Speed cameras have always been on the radar of motorists and a key to their frustration and anger, despite knowing that they are really very effective to reduce injury and death rates on the roads. Is it actually true?

Of course speed enforcement cameras save lives. Let’s assume how effective it is. Figure out the casualties have been recorded over a certain period at any place, maybe 2 years. Install the speed enforcement camera system and again measure casualties over the same period. If there is any improvement in safety, it is because of the camera. But is it really as simple as it seems? There are several other factors which play their part due to which cameras seem to be more effective. When it comes to evaluating the effectiveness of speed cameras on road safety, such factors are usually overlooked.

Over the past few decades, the road safety organizations have installed speed enforcement cameras at many places in the UK. Every year, these cameras catch over 800,000 drivers while speeding. However, cameras have been criticized as another tactic by the government to make money instead of an approach to avoid accidents and injury and deaths, according to road safety companies. It is because of the minimum penalty of £100 for speeding. According to a recent estimate, around 190 lives could be saved annually and serious injuries could be reduced by 330 and collisions by 1130 in the UK. As a result, it could save up to £21 million.

What statistics have to say?

Usually, authorities take decisions to install a camera when they see increasing cases of accidents at a specific place over a period. Well, these high numbers are not enough to tell that the area is potentially dangerous and needs proper treatment. It is not just because of random blips in where and when these accidents happen.

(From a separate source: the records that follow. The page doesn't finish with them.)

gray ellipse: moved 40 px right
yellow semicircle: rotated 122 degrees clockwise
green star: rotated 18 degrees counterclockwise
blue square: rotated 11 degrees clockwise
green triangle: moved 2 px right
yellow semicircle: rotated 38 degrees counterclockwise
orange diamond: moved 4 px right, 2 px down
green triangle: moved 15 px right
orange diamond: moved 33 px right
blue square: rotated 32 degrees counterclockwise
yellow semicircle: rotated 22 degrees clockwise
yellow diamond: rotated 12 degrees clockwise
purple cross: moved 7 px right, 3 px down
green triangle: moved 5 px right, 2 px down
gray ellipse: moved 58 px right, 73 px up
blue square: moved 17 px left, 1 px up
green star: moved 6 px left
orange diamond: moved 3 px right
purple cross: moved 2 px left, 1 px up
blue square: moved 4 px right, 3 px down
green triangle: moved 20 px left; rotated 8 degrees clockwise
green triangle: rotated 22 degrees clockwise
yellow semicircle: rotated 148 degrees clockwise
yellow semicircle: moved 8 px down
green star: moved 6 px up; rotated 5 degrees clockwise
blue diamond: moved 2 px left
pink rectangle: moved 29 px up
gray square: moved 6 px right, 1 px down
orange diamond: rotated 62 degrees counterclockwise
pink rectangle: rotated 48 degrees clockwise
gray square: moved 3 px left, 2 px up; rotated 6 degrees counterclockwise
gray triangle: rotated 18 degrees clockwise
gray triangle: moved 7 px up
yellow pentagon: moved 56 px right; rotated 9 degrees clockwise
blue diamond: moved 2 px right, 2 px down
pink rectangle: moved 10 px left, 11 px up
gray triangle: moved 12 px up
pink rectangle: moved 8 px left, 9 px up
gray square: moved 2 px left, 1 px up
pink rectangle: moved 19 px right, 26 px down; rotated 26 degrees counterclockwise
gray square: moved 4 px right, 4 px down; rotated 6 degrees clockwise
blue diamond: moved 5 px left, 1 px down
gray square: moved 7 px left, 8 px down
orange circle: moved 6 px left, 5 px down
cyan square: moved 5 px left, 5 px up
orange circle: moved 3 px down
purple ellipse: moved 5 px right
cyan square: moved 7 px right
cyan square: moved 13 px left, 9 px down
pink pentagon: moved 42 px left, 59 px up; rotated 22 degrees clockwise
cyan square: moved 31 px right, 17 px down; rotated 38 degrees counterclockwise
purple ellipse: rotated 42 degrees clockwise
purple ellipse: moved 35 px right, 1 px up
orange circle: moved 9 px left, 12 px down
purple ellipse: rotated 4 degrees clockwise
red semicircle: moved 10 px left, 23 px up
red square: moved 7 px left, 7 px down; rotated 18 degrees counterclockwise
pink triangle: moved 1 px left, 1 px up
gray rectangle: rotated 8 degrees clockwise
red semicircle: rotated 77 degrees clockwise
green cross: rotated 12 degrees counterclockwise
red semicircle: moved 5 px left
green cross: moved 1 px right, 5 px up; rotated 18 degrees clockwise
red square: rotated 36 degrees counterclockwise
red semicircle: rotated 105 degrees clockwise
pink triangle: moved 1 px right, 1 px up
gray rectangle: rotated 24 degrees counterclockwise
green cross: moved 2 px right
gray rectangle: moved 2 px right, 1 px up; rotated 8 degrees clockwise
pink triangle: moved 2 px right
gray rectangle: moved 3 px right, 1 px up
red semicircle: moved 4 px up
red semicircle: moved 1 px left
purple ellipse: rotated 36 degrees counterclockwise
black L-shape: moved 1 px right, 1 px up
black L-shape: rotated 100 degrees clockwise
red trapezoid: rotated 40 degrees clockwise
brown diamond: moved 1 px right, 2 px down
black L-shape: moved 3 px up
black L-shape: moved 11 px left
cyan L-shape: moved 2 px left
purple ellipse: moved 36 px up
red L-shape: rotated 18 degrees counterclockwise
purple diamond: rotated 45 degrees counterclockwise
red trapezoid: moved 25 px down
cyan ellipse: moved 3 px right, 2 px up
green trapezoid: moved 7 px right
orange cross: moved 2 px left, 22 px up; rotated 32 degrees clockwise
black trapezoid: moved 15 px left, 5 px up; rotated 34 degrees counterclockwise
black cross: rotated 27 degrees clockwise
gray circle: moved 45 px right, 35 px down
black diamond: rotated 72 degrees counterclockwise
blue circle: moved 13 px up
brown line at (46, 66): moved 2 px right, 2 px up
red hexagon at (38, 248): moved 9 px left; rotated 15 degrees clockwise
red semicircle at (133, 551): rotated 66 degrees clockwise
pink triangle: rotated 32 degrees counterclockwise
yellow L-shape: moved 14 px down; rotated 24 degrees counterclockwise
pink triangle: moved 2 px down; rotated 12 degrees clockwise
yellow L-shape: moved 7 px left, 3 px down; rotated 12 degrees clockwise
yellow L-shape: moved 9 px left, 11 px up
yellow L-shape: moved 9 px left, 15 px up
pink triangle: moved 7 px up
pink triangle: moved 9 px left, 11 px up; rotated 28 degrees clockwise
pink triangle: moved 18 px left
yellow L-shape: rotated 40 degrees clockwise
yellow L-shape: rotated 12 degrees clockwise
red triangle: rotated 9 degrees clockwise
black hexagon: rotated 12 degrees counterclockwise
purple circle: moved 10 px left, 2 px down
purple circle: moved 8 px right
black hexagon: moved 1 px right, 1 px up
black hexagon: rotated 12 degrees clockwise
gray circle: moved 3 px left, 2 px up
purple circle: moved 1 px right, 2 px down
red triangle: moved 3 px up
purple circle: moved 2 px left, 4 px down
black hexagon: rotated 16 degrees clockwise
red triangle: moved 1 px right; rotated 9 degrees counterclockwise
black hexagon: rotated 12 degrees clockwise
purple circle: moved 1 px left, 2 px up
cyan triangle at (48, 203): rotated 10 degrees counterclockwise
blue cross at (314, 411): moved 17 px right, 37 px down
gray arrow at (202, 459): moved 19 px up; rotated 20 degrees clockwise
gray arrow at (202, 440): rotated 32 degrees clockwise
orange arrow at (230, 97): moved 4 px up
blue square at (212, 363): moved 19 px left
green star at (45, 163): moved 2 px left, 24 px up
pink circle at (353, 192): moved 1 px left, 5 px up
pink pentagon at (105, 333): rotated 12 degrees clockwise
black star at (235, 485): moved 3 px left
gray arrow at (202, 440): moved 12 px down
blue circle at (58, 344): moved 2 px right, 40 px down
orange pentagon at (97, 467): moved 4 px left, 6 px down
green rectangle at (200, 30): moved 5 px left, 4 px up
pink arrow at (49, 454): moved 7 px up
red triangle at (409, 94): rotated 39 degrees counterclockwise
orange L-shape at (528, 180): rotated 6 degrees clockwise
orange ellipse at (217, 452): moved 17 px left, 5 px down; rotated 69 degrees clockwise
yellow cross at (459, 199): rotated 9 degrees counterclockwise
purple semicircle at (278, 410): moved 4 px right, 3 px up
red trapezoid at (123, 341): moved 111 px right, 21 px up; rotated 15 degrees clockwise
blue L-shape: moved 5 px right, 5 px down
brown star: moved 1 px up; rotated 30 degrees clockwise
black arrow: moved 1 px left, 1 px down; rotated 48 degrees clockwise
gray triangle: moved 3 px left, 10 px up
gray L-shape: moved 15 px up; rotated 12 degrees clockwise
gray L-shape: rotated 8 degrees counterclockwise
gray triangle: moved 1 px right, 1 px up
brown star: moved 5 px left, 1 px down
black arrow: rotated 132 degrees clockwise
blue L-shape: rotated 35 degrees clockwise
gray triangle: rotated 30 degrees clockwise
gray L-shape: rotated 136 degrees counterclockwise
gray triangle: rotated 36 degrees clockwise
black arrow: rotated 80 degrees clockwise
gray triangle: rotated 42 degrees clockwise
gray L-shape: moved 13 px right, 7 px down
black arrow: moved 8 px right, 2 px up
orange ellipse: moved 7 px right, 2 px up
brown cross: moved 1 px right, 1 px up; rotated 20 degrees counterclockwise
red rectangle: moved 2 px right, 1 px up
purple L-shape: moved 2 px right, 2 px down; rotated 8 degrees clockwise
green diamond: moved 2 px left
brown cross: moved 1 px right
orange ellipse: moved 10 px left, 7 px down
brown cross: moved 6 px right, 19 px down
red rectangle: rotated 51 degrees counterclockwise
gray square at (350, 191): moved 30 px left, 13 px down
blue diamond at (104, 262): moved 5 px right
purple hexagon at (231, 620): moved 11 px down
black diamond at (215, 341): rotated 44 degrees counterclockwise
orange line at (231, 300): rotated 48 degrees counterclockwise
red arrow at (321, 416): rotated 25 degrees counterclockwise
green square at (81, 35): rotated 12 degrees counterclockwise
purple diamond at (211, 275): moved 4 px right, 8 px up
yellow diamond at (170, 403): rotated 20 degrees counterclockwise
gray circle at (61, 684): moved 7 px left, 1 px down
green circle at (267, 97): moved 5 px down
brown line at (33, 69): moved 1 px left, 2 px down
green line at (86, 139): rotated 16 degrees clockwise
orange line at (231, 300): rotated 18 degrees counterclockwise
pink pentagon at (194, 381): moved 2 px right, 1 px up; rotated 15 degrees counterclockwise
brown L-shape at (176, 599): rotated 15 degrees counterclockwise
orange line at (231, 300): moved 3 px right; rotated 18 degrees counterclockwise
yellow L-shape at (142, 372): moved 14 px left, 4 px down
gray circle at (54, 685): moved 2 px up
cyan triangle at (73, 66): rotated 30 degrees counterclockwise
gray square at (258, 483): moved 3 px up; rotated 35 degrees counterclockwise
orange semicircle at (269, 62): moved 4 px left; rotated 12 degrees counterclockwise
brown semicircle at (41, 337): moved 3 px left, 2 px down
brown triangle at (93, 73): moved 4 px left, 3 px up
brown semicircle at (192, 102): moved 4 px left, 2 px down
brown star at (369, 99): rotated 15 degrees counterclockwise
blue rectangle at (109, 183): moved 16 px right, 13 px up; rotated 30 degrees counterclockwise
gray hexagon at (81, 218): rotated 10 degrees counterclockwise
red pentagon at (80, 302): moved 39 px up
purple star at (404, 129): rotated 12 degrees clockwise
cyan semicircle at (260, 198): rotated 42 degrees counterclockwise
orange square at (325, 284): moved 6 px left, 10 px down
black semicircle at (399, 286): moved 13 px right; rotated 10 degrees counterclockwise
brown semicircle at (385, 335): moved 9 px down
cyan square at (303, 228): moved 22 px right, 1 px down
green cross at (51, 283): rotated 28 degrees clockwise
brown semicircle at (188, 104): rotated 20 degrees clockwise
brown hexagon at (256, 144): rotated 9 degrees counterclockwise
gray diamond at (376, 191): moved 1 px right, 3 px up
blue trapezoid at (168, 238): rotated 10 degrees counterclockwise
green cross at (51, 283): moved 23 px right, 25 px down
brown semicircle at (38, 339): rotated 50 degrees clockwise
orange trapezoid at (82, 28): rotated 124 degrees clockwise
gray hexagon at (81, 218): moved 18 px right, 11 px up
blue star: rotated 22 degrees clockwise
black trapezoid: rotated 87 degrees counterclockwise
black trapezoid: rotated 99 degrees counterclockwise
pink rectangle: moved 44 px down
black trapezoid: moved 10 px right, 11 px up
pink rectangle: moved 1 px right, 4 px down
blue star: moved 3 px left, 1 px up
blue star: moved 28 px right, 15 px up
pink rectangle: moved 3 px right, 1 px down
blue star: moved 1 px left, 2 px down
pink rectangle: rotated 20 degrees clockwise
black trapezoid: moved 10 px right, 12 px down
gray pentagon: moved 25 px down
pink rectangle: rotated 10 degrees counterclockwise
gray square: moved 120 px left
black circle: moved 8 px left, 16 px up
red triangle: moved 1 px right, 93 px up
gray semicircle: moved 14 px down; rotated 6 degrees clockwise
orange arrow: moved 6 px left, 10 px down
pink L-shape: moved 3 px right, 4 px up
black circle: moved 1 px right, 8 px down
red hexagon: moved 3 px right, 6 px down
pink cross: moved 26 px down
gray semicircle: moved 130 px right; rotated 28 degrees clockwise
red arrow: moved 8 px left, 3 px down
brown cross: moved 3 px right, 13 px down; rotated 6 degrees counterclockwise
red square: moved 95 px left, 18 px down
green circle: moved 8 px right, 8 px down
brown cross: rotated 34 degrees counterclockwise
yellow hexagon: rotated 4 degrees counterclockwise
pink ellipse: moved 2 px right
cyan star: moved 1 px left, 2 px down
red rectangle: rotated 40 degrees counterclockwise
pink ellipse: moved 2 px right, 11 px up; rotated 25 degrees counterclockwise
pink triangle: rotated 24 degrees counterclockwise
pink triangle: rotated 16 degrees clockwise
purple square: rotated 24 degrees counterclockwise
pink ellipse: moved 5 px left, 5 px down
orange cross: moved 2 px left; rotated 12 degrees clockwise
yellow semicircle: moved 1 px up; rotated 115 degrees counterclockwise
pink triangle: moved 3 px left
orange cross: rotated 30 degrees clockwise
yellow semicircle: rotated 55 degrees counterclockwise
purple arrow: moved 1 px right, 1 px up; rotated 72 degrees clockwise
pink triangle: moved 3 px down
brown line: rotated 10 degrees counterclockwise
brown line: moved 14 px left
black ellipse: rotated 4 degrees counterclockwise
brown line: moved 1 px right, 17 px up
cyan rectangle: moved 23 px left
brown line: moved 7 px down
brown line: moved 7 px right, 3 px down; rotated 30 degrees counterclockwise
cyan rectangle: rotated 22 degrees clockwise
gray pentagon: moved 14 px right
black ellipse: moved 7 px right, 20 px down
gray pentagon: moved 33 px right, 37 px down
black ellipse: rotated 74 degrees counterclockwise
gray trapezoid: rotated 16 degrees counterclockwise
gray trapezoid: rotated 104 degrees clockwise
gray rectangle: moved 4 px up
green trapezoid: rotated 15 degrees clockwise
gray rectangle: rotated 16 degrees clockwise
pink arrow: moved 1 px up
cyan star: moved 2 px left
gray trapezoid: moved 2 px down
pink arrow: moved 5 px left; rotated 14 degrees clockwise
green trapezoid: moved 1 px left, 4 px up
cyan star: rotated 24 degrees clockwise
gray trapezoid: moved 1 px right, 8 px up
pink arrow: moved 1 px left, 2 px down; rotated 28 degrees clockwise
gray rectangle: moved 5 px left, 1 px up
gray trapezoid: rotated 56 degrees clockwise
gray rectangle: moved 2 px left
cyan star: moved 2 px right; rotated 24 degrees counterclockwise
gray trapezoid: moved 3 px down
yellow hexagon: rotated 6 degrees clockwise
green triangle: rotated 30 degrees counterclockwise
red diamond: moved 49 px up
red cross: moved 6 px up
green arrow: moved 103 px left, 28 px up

There are chances of accidents found in road safety data at an area to reduce the risks in their number, without applying any treatment, for example speed cameras. This is known as RTM or Regression-to-the-mean effect.

We also understand that the long term accident cases have been down because of certain factors like better driver training and improved safety regulations. When it comes to observing the lower rate of casualties at an area after installing a camera, it is important to find out how much the RTM effect has been observed? How much effect is because of general road safety trends? And how much is the camera responsible for that?

The trend and RTM effects vary between areas of camera placement. When looking at some sites where these cameras are installed, RTM effects can be responsible for reduction. It indicates that there is no impact at this place. Traditional approaches may be overly optimistic to determine the impact on accidents by cameras. It has clear implications when it comes to looking at value for money and whether better return has been achieved on investment.

What is even more complicated?

We are not saying that using speed enforcement cameras have no benefits on road safety. They could have a great impact in preventing the costs of medical treatment due to road traffic accidents. But it is important to apply more strict approaches to get the information and avoid bias.

It is also not wrong to say that speed cameras can alert the drivers to follow the traffic rules and maintain speed limits to avoid penalties when they get caught in speeding. Hence, cameras can have a more beneficial and general impact on safety conditions. Capturing the positive impact accurately is a lot simpler from the data.

Sadly, this situation has been made complex due to the presence of cameras. It may cause some drivers to drive harshly when getting closer to the camera. For example, they may break heavily which can lead to crashes. Even worse, half of the speed cameras may not be active and the situation is a lot more complex.

You often need proper knowhow of advanced statistics in order to figure out the trend and RTM effect. It may not be available all the time in the team for road safety. So, it may be the confounding factor which may not be consistent nationwide. Software is being available readily to figure out the road safety but it is not that easy.

Other works have been done to come out with a more proactive approach instead of reactive to know the sites with issues relating to road safety. It would guide future decisions for investment on the basis of predicted collisions at areas.